**What you need to do:**
Every entry should be returned unchanged, with the pictures omitted.

**Data for analysis:**
►

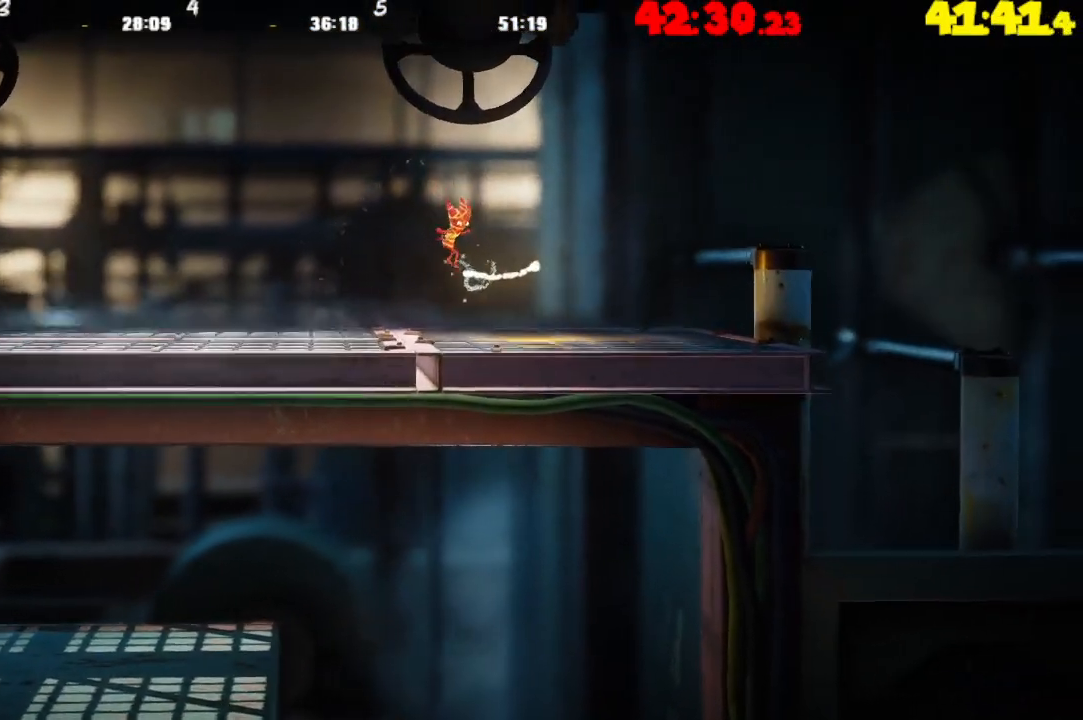
{"buttons": [], "left_stick": "right", "right_stick": "center", "events": [[133, "CROSS", "down"], [233, "CROSS", "up"]]}
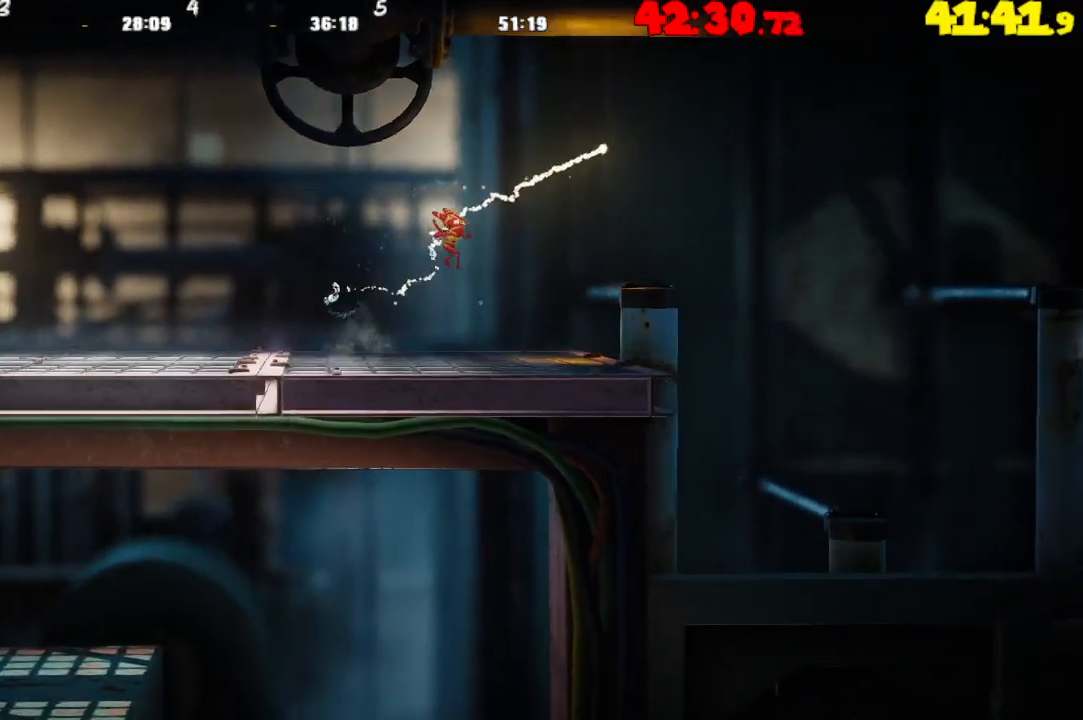
{"buttons": [], "left_stick": "right", "right_stick": "center", "events": []}
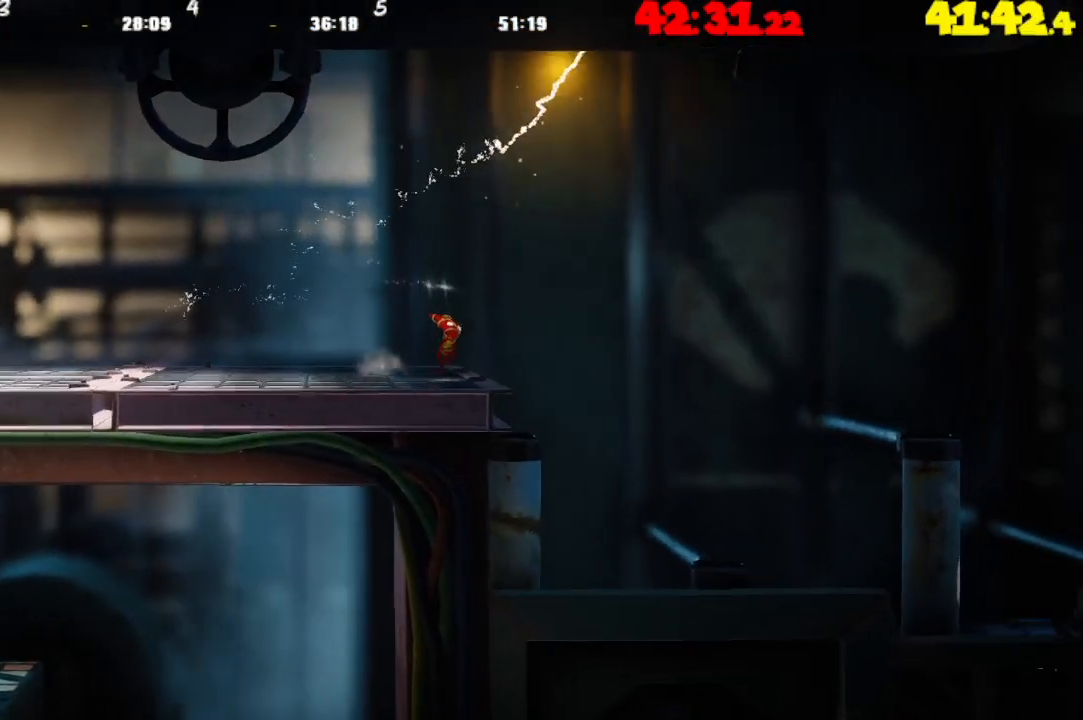
{"buttons": ["CROSS"], "left_stick": "right", "right_stick": "center", "events": [[150, "CROSS", "down"]]}
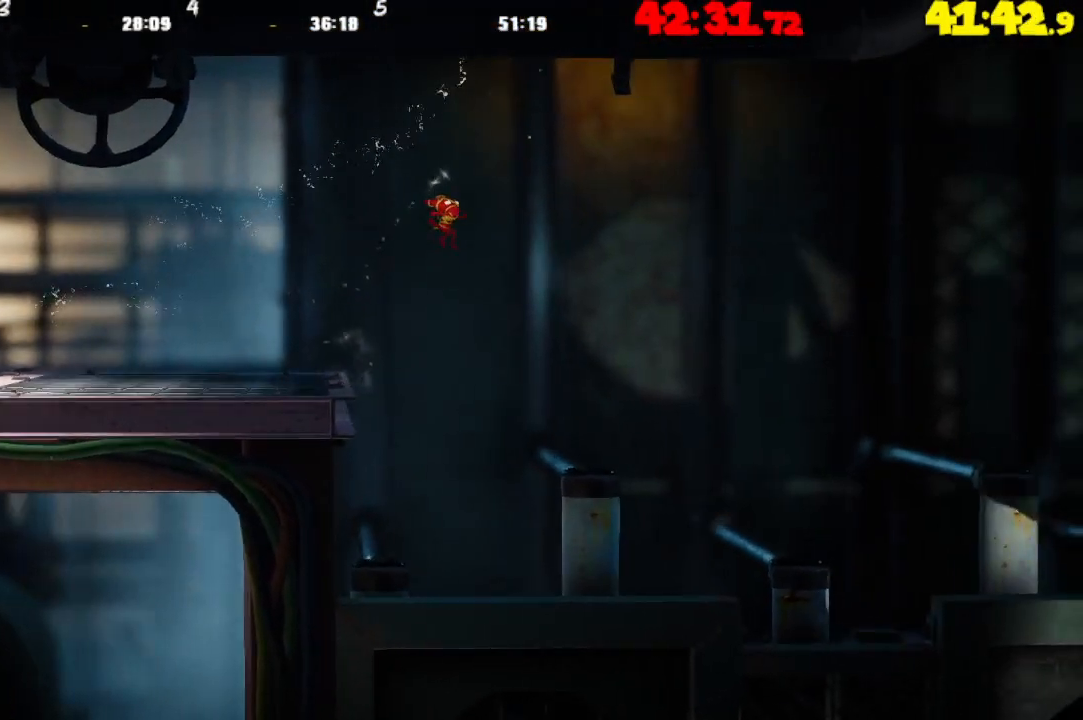
{"buttons": [], "left_stick": "right", "right_stick": "center", "events": [[300, "CROSS", "up"]]}
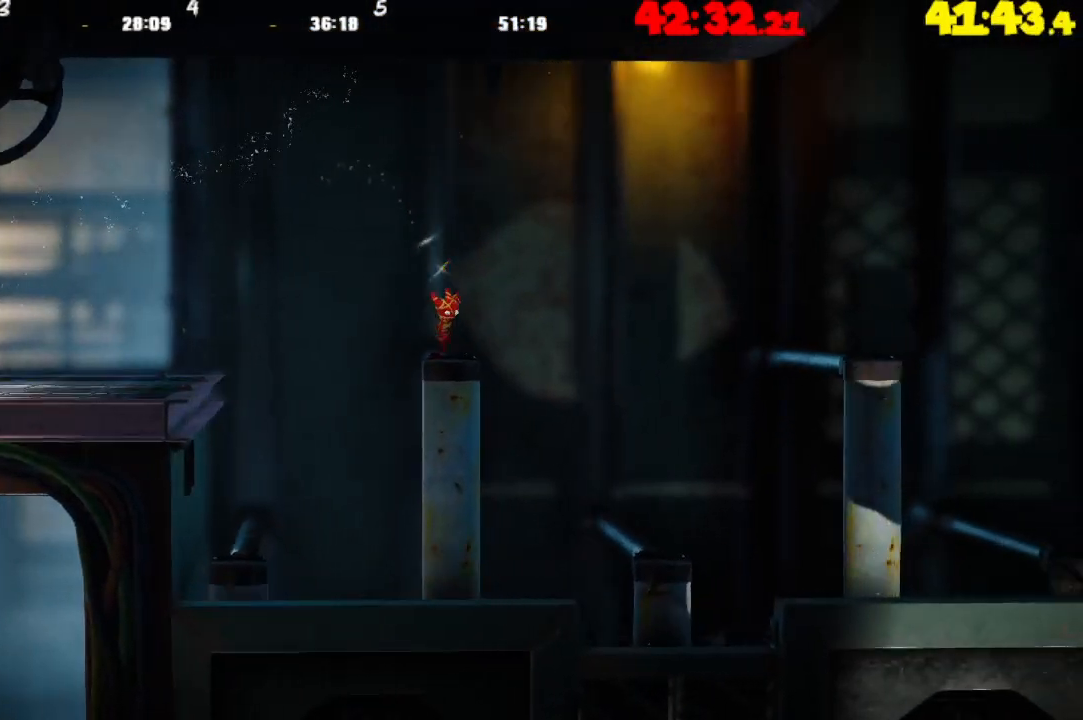
{"buttons": [], "left_stick": "right", "right_stick": "center", "events": [[50, "CROSS", "down"], [133, "CROSS", "up"]]}
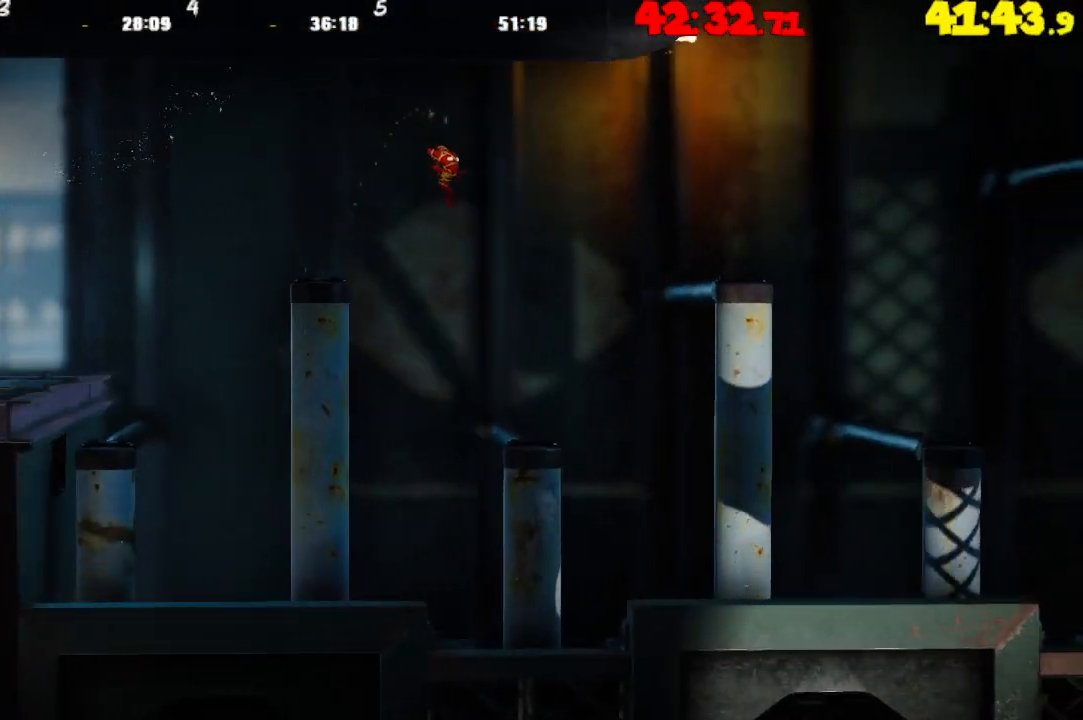
{"buttons": [], "left_stick": "right", "right_stick": "center", "events": [[317, "CROSS", "down"], [383, "CROSS", "up"]]}
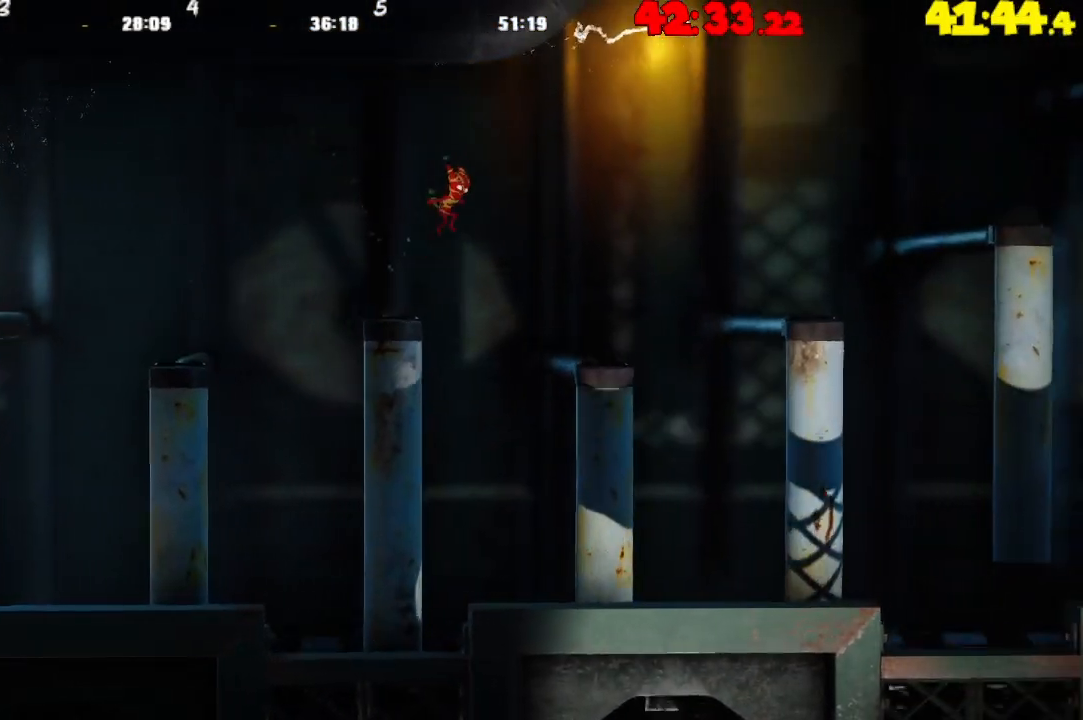
{"buttons": [], "left_stick": "center", "right_stick": "center", "events": [[183, "left_stick", "center"]]}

◄

**Finished task:**
{"buttons": [], "left_stick": "right", "right_stick": "center", "events": [[133, "CROSS", "down"], [233, "CROSS", "up"]]}
{"buttons": [], "left_stick": "right", "right_stick": "center", "events": []}
{"buttons": ["CROSS"], "left_stick": "right", "right_stick": "center", "events": [[150, "CROSS", "down"]]}
{"buttons": [], "left_stick": "right", "right_stick": "center", "events": [[300, "CROSS", "up"]]}
{"buttons": [], "left_stick": "right", "right_stick": "center", "events": [[50, "CROSS", "down"], [133, "CROSS", "up"]]}
{"buttons": [], "left_stick": "right", "right_stick": "center", "events": [[317, "CROSS", "down"], [383, "CROSS", "up"]]}
{"buttons": [], "left_stick": "center", "right_stick": "center", "events": [[183, "left_stick", "center"]]}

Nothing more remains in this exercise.